Depending on context.

So now the problem isn’t “regex syntax”.

It’s:

  • Overlapping matches
  • Execution order
  • Resetting lastIndex
  • Avoiding double mutation
  • Preventing nested <mark> elements

Step 4: Two Passes?

At one point I thought:

Maybe this shouldn’t be one regex.

Maybe the logic should be:

  1. Try phrase match
  2. If none found, then try token match

Which sounds simple…

Until you realise your DOM has already been mutated once.

Now you’re managing state across passes.


The Realisation

I understand JavaScript logic.

I understand regex.

But applying that logic safely across a live DOM tree?

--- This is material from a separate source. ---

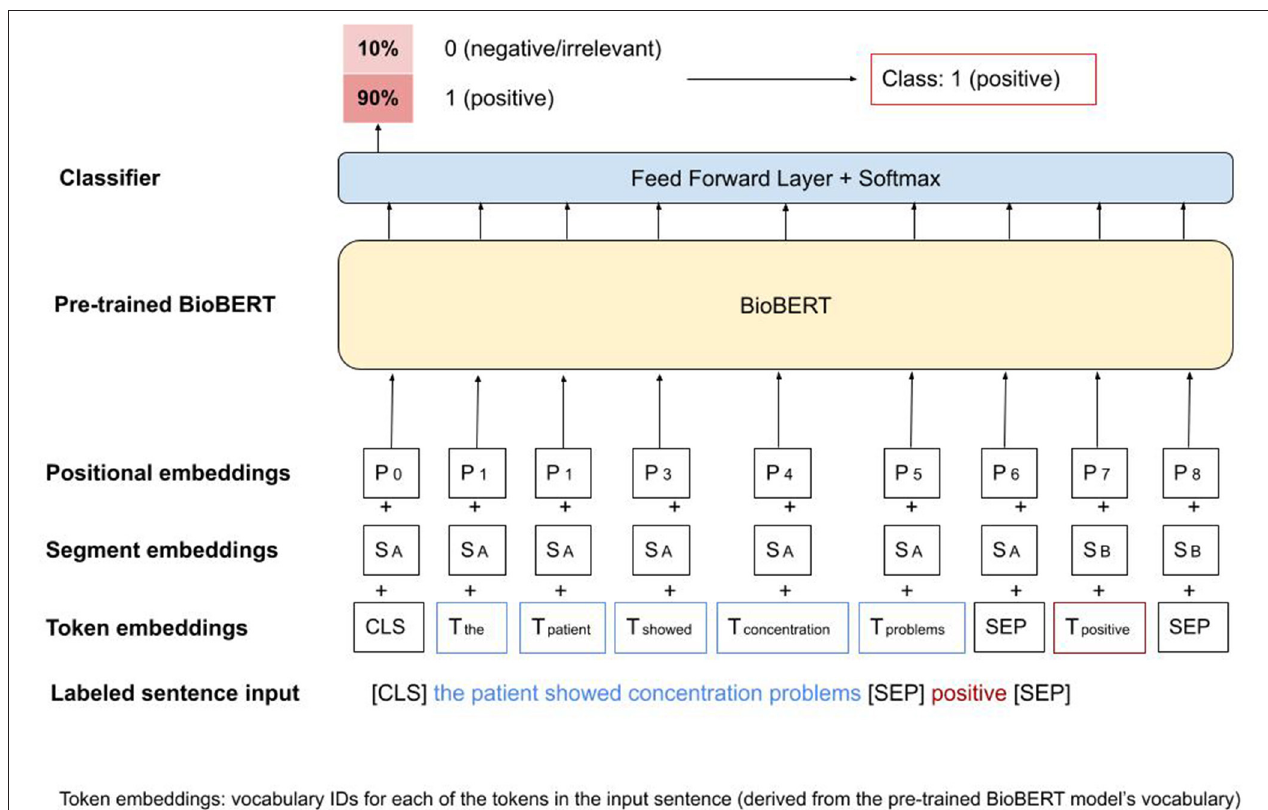
FIGURE 1 | BioBERT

That’s a different tier of problem.

Regex is deterministic.
The DOM is structural and stateful.

And once you start replacing text nodes, everything becomes delicate.


What I Learned

  • Regex problems are easy in isolation.
  • DOM mutation problems are easy in isolation.
  • Combining them multiplies complexity.

Also:

The line between “simple feature” and “mini search engine” is very thin.

Where I Am Now

The search works.

Mostly.

It highlights.
It skips protected blocks.
It respects structure.

But it’s not a browser-level Ctrl + F.
Not yet.

And that’s the interesting part.

I now respect the DOM far more than I did before.

And I never thought I’d say this sentence naturally:

I get the logic of JavaScript.
Making that logic behave predictably inside a living DOM tree is the real challenge.

There’s still refinement to do.
Edge cases to tame.
State to simplify.

But that’s the line between “feature complete” and “actually robust.”

And I’m somewhere in the middle of that line.